How can I close my account?


----------



## farsidejunky

By requesting a ban from a Moderator.


----------



## SunCMars

farsidejunky said:


> By requesting a ban from a Moderator.


Uh, oh my...

Can others request, such this, unbeknownst, not at my behest?

Will one hear, the sentence pronounced, in Latin so clear?

Will the gavel strike loud, the swinger with a flourish, his slam-banging delivery, so proud?

How doth one appeal, when ones typing hands, thy executioner doth steal?

How does one prepare for the end of his beginning.
When the start is suspect, the middle known well, the end time forgotten.

Was this man banned at the outcome, or the outgo, going, gone.
Likely, the middle, the end a sudden stop.
Looking down all he will see, is the bloody stumps where his fingers and English justice collided.


----------



## World Within

farsidejunky said:


> By requesting a ban from a Moderator.


Ok, who are the moderators?


----------



## Vinnydee

I do not think they will delete your account as it will mess up threads you stared or commented on.
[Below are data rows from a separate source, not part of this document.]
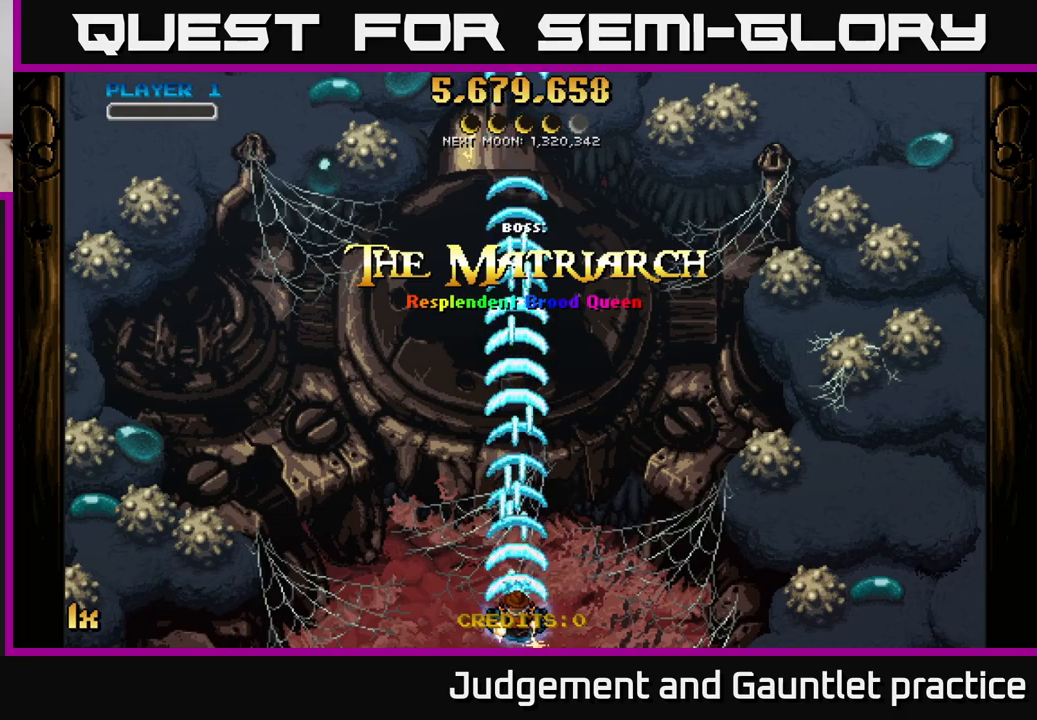
{"buttons": ["A"], "left_stick": "center", "events": []}
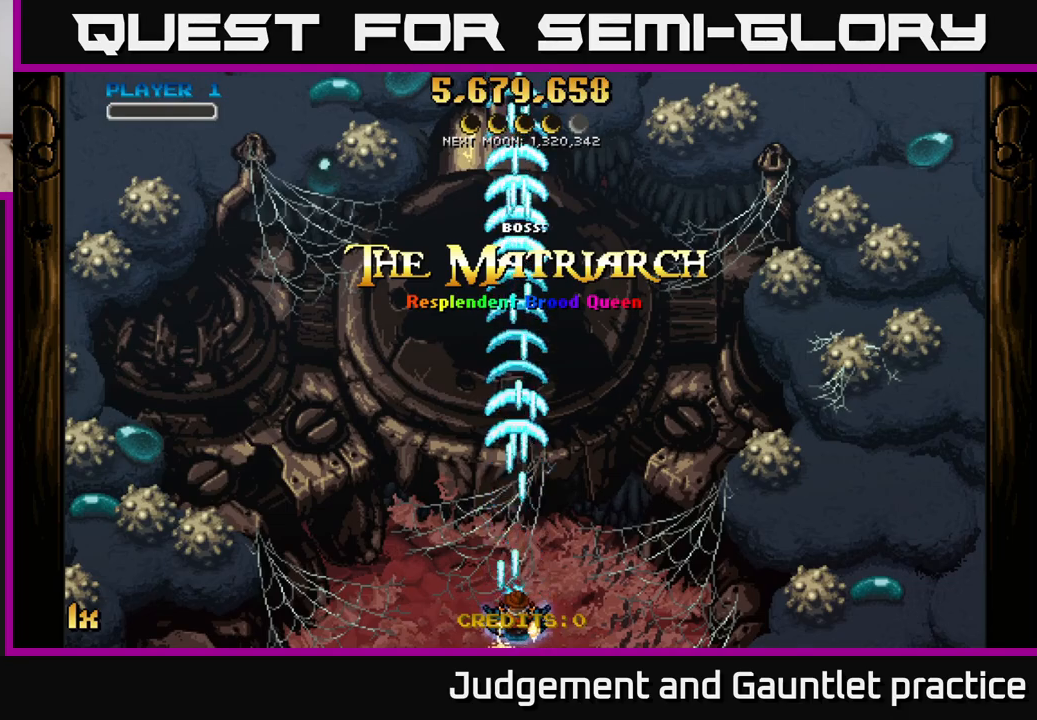
{"buttons": ["A"], "left_stick": "center", "events": []}
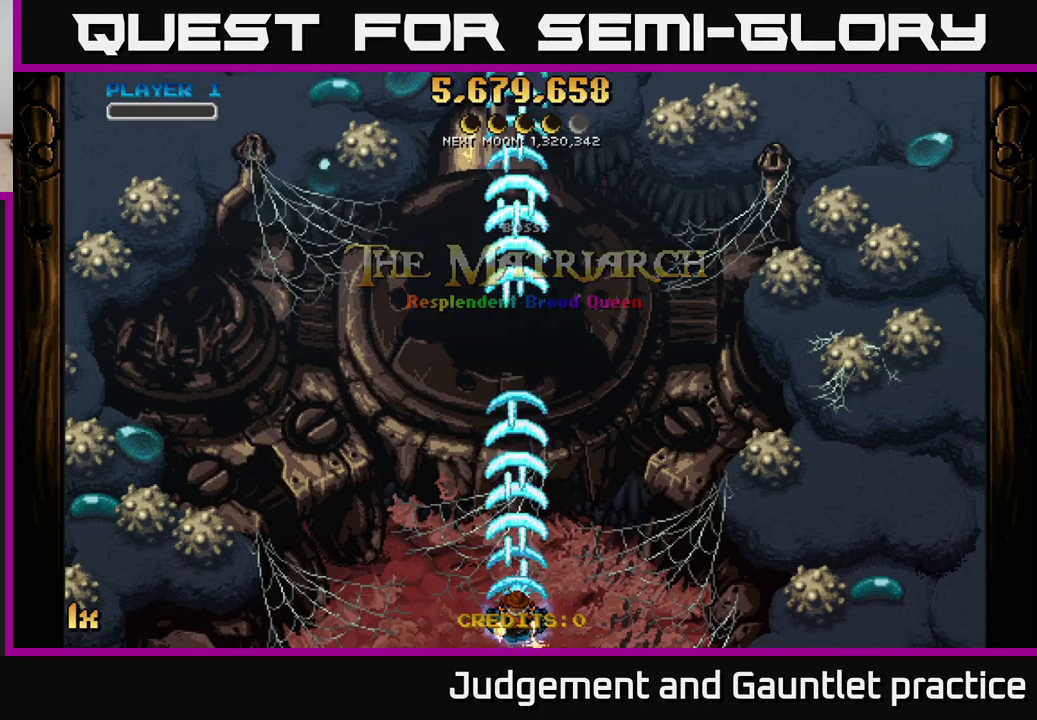
{"buttons": ["A"], "left_stick": "center", "events": []}
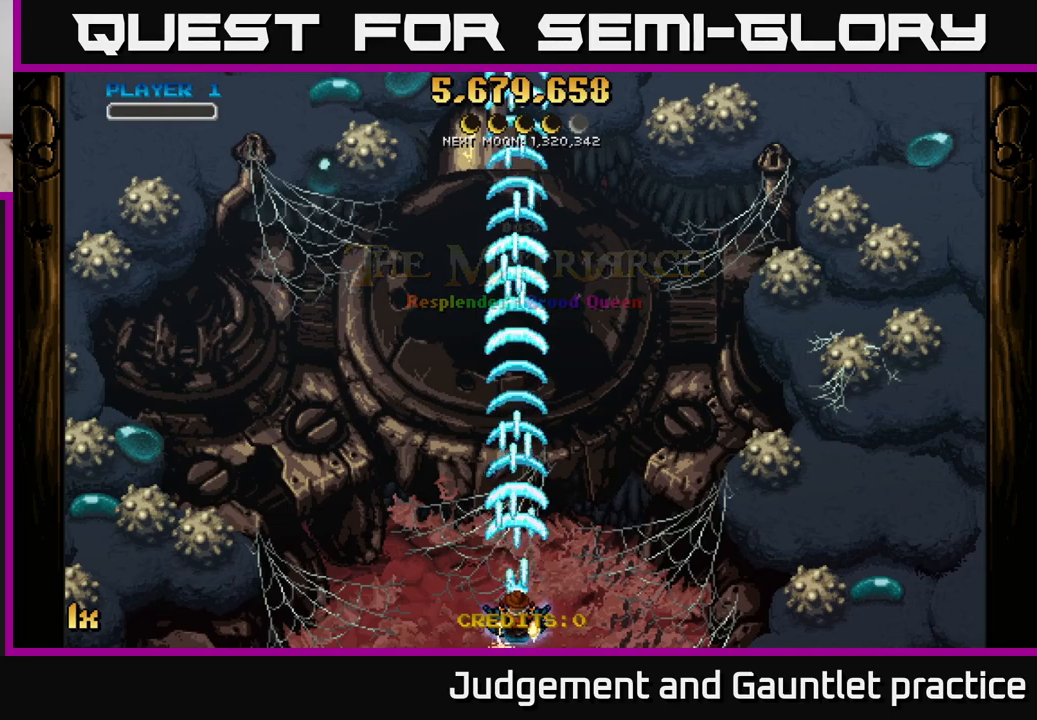
{"buttons": ["A"], "left_stick": "center", "events": []}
Banning usually just prevents you from accessing your account. Even if they delete anything you posted, it will live on in backups. What is written on the internet, stays on the internet.

Do what I do. Set up a Google email address using a fake name. Then go to your setup here and change your email address to the new Google one. When you change your email address you will get an email there asking you to confirm. Confirm it and then delete your Google account. Come here and without looking, change your password. I usually just put my hands on the keyboard and press keys in an order that I can repeat without looking at the keys. That ensures that I will not be able to log back in. However, you do not need to do that unless like me, you do not want to be tempted to log in again.

All but one forum I belong to will delete your old stuff. That is why we are always warned about being careful about what we post since it stays around for a long time. I still can find posts I made prior to the internet becoming graphical. There is still a naked picture of my wife that I find every so often after a few decades from when it was posted, Luckily the picture was from the neck down so no one will know it is her. Unless you gave out your real name or where you live, there is nothing to worry about. If you are concerned about a divorce where they want your posts and get subpoena, odds are that there is a backup somewhere that will have your posts.


----------



## World Within

How can I change my username?


----------



## TBT

Tblackman14 said:


> Ok, who are the moderators?


Here are a few-farsidejunky,MattMatt,lifeistooshort 

Administrators-Yungster,EleGirl



Tblackman14 said:


> How can I change my username?


Request through one of the above


----------



## EleGirl

World Within said:


> Ok, who are the moderators?


Mods have "Moderator" under their names. And I'm a mod too.

I thought you just wanted a name change. I changed your user name. 

Do you really want to close your account?


----------